Ensuite, il y a l’effet vitrine. Ces espaces deviennent également des lieux qui permettent à l’entrepreneur de montrer à des clients ou partenaires externes la dynamique créative dans laquelle l’entrepreneur évolue. Les visites qui y sont faites provoquent ainsi un effet « waouh », persuasif, auprès de clients comme par exemple des grands comptes. Ces derniers peuvent ainsi se rendre compte en une unité de lieu, des ruptures en cours ou de tout ce qui va se passer demain dans un domaine particulier, des innovations sociales ici, des nouveaux usages numériques par là. Ces espaces sont donc de très bons leviers au service des entrepreneurs.

Comment une collectivité locale peut-elle accompagner ce mouvement efficacement ?

La ressource clé d’un espace de coworking étant sa communauté, les pouvoirs publics, notamment locaux, ont un rôle important à jouer pour faciliter la constitution de cette communauté

En la matière, l’enfer est pavé de bonnes intentions. Les aides publiques sont parfois trop nombreuses. On en arrive même à payer des cabinets de conseil pour aider les entrepreneurs à monter des dossiers de subventions, c’est un comble ! A vouloir trop aider, la collectivité risque également de fausser la dynamique de marché et beaucoup d’espaces, notamment de coworking ne survivront pas suite au désengagement public.

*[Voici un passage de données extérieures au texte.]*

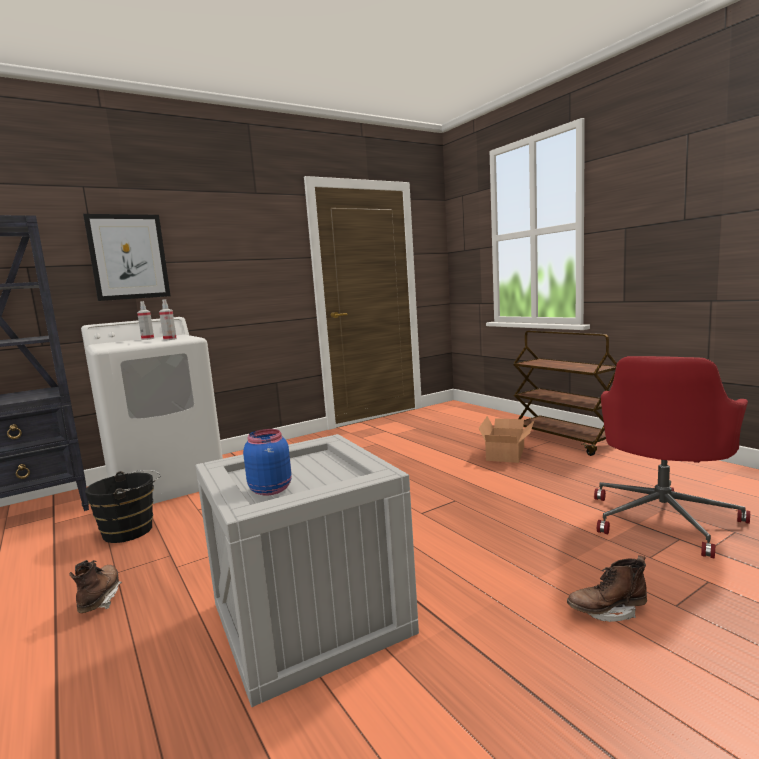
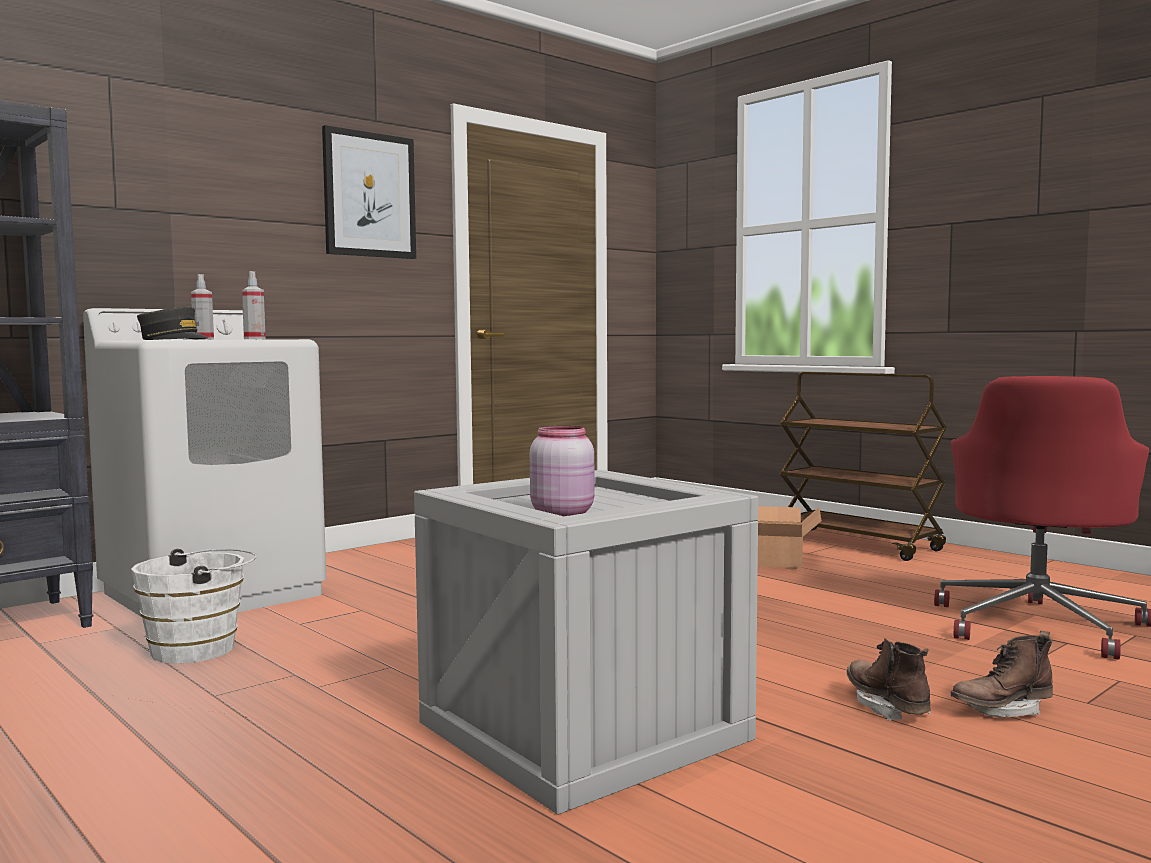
camera: 10 degrees left, 5 degrees down
(100, 599) = (213, 724): brown boot -> brown boot (887, 707)
(125, 342) = (174, 339): none -> grey cap
(128, 257) = (170, 201): picture -> picture (369, 195)
(132, 530) = (200, 649): black bucket -> white bucket
(271, 489) = (562, 513): blue jar -> pink jar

Cela ne signifie pas que les pouvoirs publics n’ont pas un rôle à jouer. La ressource clé d’un espace de coworking étant sa communauté, les pouvoirs publics, notamment locaux, ont un rôle important à jouer pour faciliter la constitution de cette communauté. Cela peut passer par des actions de diffusion de l’information sur l’ouverture de ces espaces dans le territoire ou des actions de gestion du turnover des membres dans la durée. La Fonderie et la Région Ile-de-France ont par exemple imaginé mettre en place des tickets coworking sur le modèle des tickets restaurants pour inciter différents types de population de travailleurs à tester ces espaces.